Haha Greg I was more surprised by the *actual* results than by the fact that they were different.

Paulus van Aken's picture

There is a fourth reason to go to tiff: if you're making prints yourself.
You surely want to have as much colourdepth as is possible.

Pete Coco's picture

Great point, thank you!

Jon Kellett's picture

True 10-20 years ago, but true today? I have an Epson SureColor P900 and I can't see the difference under a loupe between TIFF and JPG prints, though in the past I have seen differences in lab-sourced prints 15 years ago.
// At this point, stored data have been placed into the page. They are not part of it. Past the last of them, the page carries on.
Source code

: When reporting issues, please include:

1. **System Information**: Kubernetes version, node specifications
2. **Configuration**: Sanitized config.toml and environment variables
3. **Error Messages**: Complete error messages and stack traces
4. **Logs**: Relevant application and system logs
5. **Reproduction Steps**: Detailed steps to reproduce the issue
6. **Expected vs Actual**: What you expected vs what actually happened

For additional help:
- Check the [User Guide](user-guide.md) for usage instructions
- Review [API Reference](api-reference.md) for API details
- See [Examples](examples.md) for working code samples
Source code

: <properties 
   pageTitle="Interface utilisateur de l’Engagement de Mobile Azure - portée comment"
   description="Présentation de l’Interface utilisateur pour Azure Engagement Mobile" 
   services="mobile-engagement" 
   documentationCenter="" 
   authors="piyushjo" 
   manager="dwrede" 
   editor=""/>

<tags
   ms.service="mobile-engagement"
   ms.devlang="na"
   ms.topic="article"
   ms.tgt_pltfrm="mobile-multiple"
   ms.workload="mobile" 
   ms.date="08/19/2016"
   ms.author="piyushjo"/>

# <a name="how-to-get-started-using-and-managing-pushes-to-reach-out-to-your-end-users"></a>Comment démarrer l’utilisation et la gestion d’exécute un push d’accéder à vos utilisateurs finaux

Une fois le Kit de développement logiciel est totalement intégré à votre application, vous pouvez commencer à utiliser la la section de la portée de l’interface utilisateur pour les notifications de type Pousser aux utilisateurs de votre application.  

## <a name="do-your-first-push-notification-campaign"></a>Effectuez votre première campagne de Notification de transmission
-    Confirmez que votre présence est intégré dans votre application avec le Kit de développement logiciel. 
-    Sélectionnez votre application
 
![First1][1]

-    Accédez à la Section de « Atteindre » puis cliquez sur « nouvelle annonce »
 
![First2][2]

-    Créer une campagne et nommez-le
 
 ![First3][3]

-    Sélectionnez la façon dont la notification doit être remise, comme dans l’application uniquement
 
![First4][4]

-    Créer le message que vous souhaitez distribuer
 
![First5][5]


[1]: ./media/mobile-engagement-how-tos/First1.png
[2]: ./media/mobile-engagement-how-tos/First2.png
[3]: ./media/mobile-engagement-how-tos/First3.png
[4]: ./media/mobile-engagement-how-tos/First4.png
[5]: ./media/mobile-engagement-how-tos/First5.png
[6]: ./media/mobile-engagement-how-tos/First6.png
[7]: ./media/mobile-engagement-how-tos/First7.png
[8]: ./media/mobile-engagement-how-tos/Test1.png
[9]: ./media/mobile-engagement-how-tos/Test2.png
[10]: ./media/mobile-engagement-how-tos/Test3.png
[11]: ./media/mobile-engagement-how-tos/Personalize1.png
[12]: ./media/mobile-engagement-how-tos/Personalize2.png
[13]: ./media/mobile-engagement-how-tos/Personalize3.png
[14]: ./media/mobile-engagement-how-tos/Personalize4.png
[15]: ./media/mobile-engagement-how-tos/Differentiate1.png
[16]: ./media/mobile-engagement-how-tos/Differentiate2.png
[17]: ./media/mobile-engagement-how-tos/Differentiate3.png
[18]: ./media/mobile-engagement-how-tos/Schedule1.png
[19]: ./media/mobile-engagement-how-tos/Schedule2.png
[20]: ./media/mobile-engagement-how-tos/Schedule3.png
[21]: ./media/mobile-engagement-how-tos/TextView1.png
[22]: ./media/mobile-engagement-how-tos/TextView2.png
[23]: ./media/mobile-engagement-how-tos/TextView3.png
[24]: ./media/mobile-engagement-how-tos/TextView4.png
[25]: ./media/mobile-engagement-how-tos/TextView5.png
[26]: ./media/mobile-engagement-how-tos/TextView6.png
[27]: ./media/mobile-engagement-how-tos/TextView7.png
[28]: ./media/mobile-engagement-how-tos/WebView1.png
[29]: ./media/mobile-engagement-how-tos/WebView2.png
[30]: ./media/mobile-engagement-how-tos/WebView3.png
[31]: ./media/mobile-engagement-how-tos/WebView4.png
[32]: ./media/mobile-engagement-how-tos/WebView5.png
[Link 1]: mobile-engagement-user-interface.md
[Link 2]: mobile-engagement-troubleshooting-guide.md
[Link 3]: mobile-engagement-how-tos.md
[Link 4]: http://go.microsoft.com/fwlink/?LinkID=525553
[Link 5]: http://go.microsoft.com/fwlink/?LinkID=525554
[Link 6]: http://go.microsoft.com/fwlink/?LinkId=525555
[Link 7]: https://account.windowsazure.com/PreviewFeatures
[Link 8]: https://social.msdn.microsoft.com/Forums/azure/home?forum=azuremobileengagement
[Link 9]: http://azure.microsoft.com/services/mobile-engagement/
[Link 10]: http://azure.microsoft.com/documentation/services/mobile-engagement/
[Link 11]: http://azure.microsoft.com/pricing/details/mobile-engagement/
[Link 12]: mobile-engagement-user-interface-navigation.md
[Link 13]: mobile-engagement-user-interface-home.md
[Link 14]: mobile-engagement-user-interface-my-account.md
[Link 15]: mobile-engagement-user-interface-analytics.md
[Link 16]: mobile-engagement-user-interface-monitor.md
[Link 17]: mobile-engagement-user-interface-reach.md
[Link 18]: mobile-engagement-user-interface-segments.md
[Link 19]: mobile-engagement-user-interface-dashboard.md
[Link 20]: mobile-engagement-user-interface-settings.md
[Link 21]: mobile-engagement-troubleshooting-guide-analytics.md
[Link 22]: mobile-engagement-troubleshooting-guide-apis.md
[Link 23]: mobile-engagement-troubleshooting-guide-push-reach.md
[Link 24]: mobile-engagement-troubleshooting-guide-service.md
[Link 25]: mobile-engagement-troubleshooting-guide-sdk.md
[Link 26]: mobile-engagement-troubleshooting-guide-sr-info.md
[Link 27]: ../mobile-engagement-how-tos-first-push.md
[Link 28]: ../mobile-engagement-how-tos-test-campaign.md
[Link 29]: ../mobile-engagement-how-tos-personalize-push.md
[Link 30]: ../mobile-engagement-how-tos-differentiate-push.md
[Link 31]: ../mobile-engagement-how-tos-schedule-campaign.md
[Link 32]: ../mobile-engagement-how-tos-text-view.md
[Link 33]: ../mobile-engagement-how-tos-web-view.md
Also the medium has an impact on how noticeable any artifacts may be. Good luck seeing much detail up close if printing on Hahnemühle William Turner (a personal fav).

Greg Edwards's picture

I wonder how fuji's own x raw studio (or silkypix?) converter compares. If it's anything like Canon's DPP I would assume it would produce a tiff file identical to the in-camera conversion?

Greg Edwards's picture

Ignore this. I've just seen that x raw studio IS in-camera processing. I was unaware of that.

Ralph Tomaccio's picture

After 50 years being in photography and now retired I, too, have learned that the last half of your video about photographing family is just as important, maybe more so, than the first half about technicalities. There IS a difference between photography for clients and yourself than the photography you do for family gatherings. You have already proven yourself to family and catching the spontaneity of the day overrides perfection in details. I hope others pick up on the importance of what you were saying!

Black Z Eddie .'s picture

I'm guessing the in-camera tiff files were probably sharpened more on output than what Lightroom does by default. Similar to how jpgs are generally sharper than raw files.